→ TASK GOAL
Copy out the lines of the material below word for word, leaving out the pictures.

(Short-answer chart tasks)
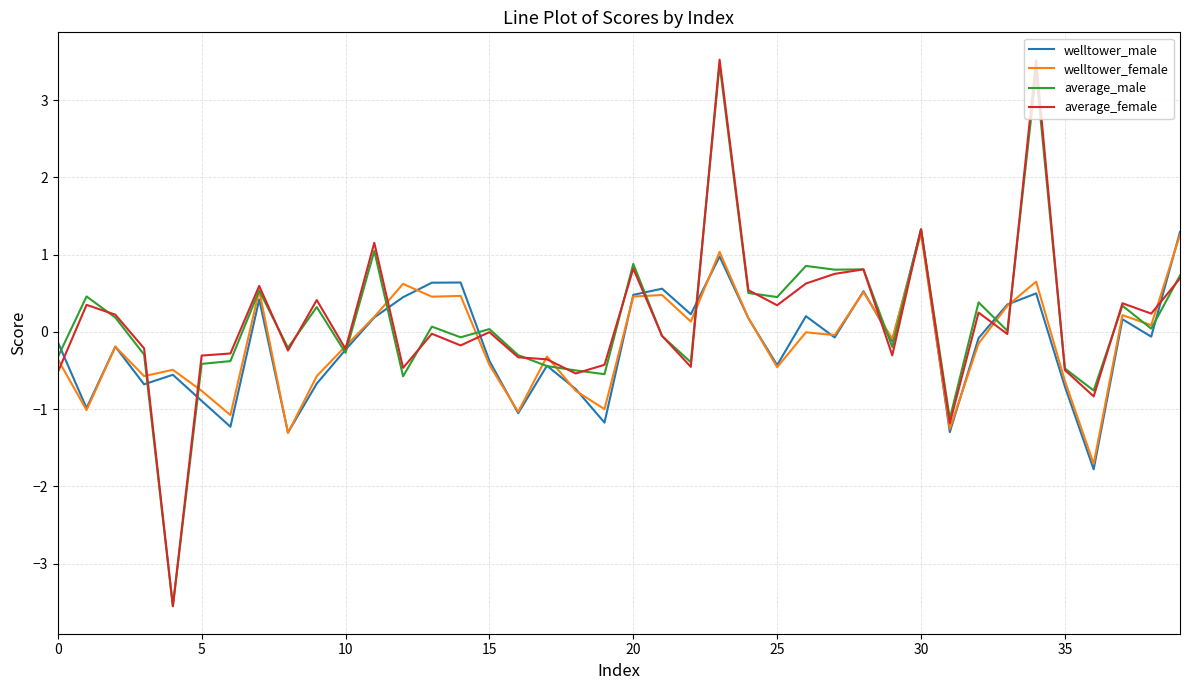

How many categories are shown in the chart?

40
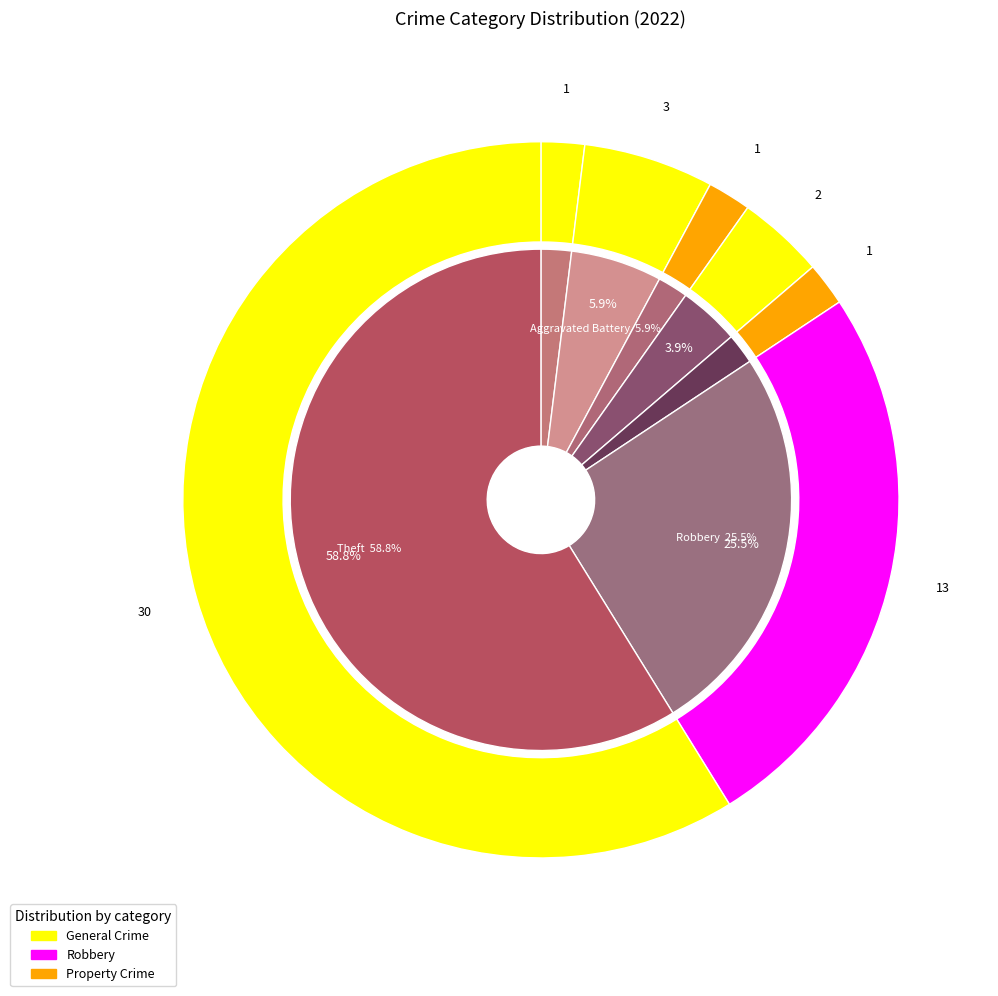

Which category has the biggest portion of the pie?

Theft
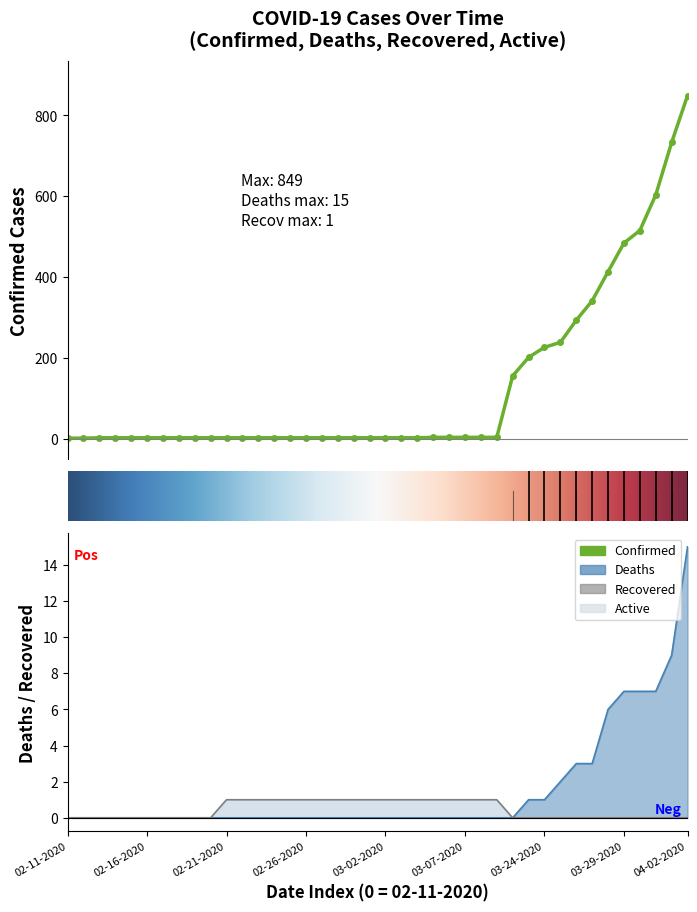

At which category is the sum across all series the highest?

04-02-2020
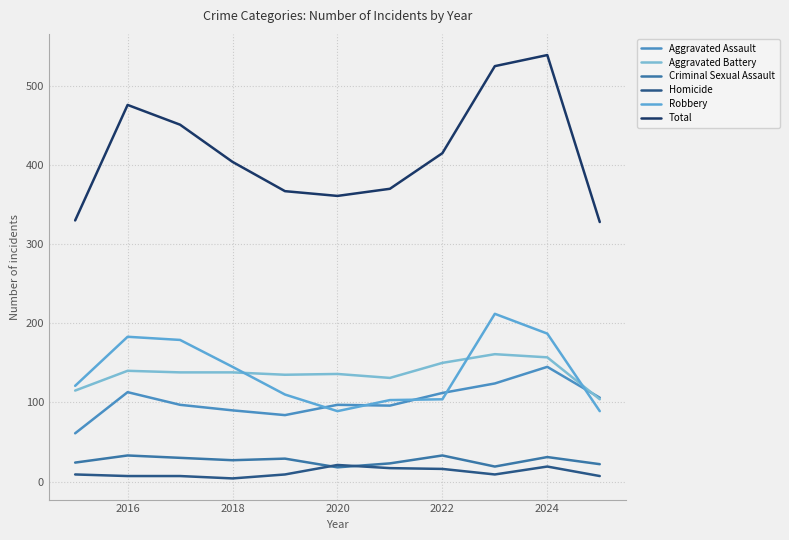

Does the chart display data point markers on the line(s)?

No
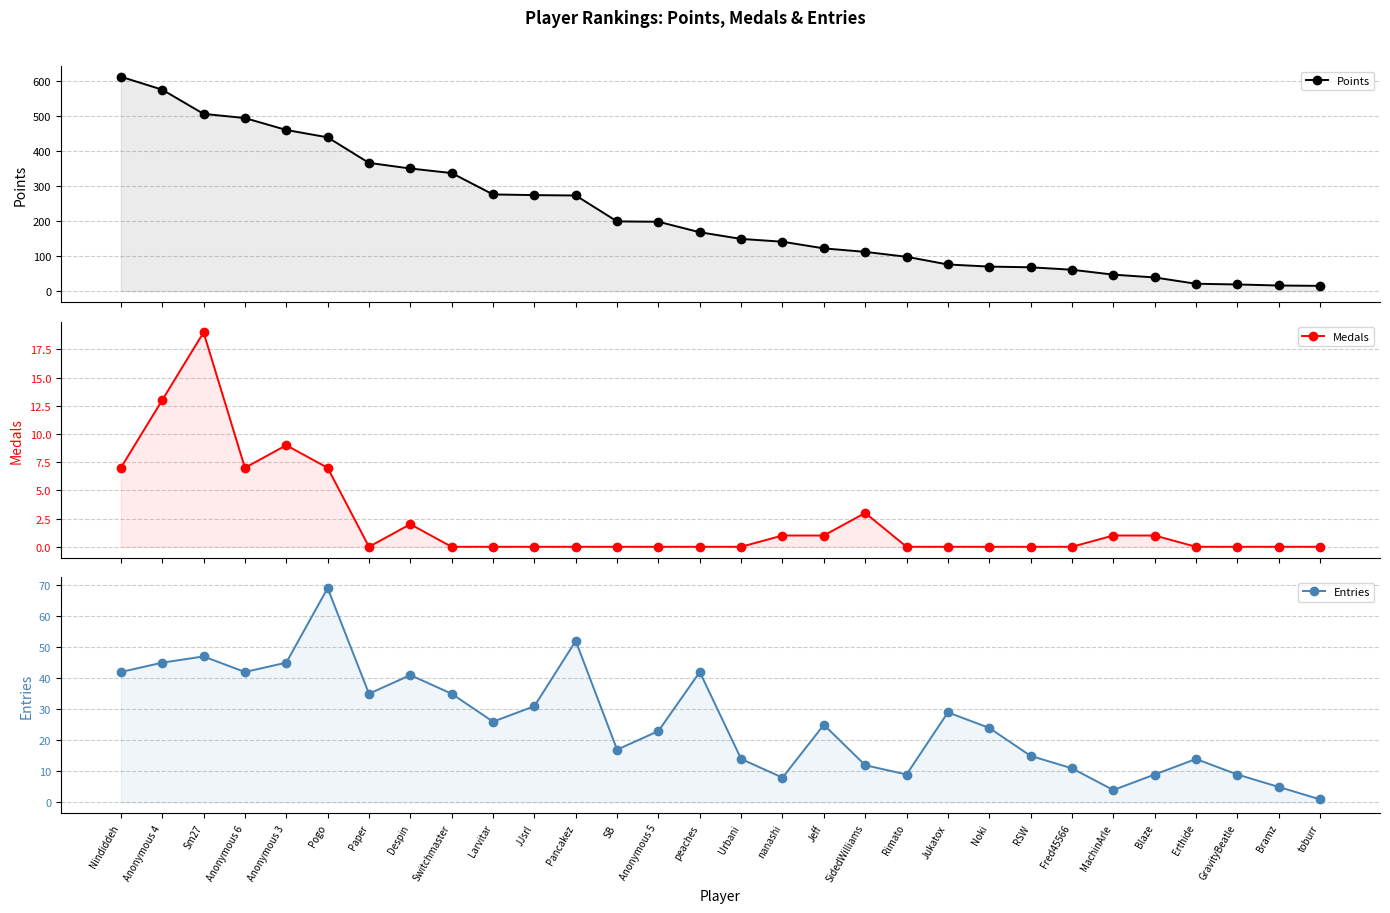

True or false: Medals and Points intersect in this chart.

False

→ TASK RESPONSE
How many categories are shown in the chart?

40

Which category has the biggest portion of the pie?

Theft

At which category is the sum across all series the highest?

04-02-2020

Does the chart display data point markers on the line(s)?

No

True or false: Medals and Points intersect in this chart.

False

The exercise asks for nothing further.